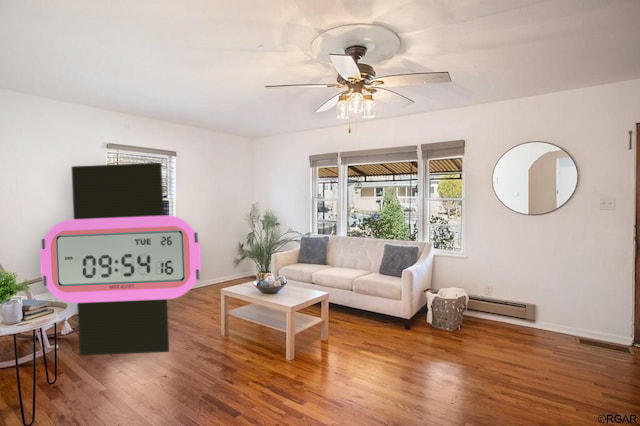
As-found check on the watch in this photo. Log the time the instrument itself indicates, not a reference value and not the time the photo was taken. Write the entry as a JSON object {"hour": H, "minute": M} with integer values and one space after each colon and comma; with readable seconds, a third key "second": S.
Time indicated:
{"hour": 9, "minute": 54, "second": 16}
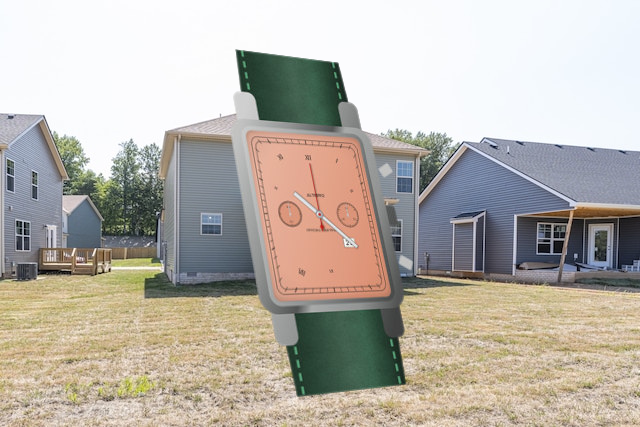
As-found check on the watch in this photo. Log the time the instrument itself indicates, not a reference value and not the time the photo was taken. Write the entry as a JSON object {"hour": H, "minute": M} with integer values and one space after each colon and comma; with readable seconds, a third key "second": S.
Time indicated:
{"hour": 10, "minute": 22}
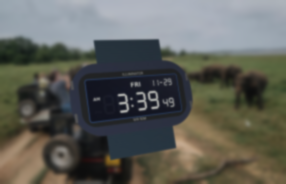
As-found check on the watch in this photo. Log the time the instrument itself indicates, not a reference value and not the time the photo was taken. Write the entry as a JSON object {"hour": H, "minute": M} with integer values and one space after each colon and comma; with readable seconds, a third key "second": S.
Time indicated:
{"hour": 3, "minute": 39}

####################

» **THE TASK**: Please reproduce the whole listing above word for word, leaving out the pictures.

» **TASK OUTPUT**:
As-found check on the watch in this photo. Log the time the instrument itself indicates, not a reference value and not the time the photo was taken. Write the entry as a JSON object {"hour": H, "minute": M} with integer values and one space after each colon and comma; with readable seconds, a third key "second": S.
Time indicated:
{"hour": 9, "minute": 54, "second": 16}
As-found check on the watch in this photo. Log the time the instrument itself indicates, not a reference value and not the time the photo was taken. Write the entry as a JSON object {"hour": H, "minute": M} with integer values and one space after each colon and comma; with readable seconds, a third key "second": S.
Time indicated:
{"hour": 10, "minute": 22}
As-found check on the watch in this photo. Log the time the instrument itself indicates, not a reference value and not the time the photo was taken. Write the entry as a JSON object {"hour": H, "minute": M} with integer values and one space after each colon and comma; with readable seconds, a third key "second": S.
Time indicated:
{"hour": 3, "minute": 39}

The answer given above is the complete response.